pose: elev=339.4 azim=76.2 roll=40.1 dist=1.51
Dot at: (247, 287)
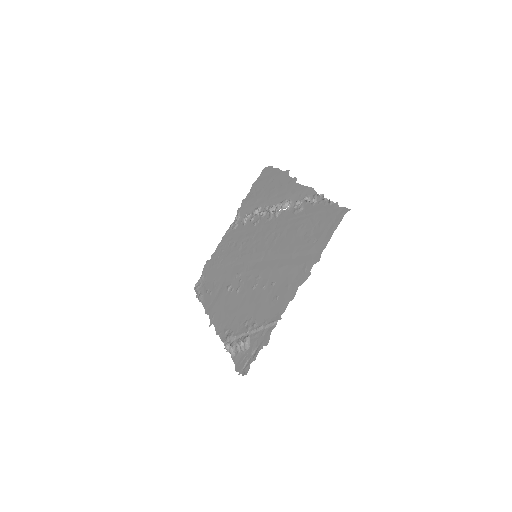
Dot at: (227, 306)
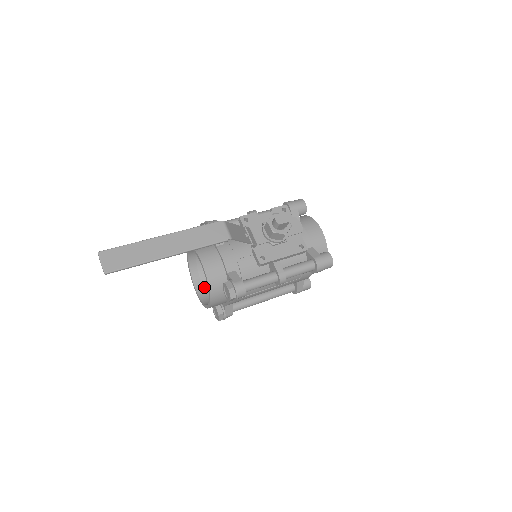
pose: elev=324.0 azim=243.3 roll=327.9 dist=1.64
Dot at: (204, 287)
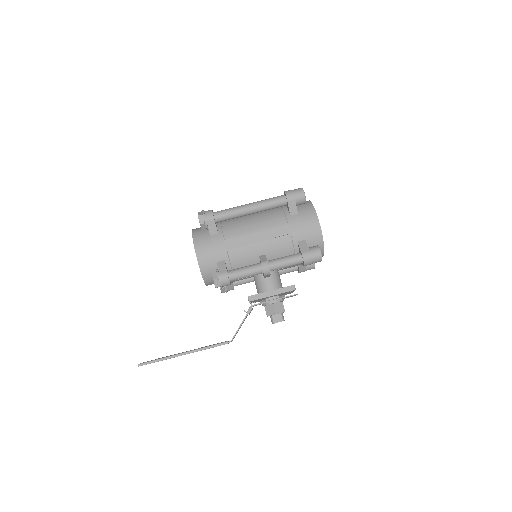
Dot at: occluded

:::

**The request:**
Rewrite all the entries with "pose" switched to "camera" and every other part left unchanged. Leave the pictures out of your answer.

**Final result:**
camera: elev=339.4 azim=76.2 roll=40.1 dist=1.51
Dot at: (247, 287)
Dot at: (227, 306)
camera: elev=324.0 azim=243.3 roll=327.9 dist=1.64
Dot at: (204, 287)
Dot at: occluded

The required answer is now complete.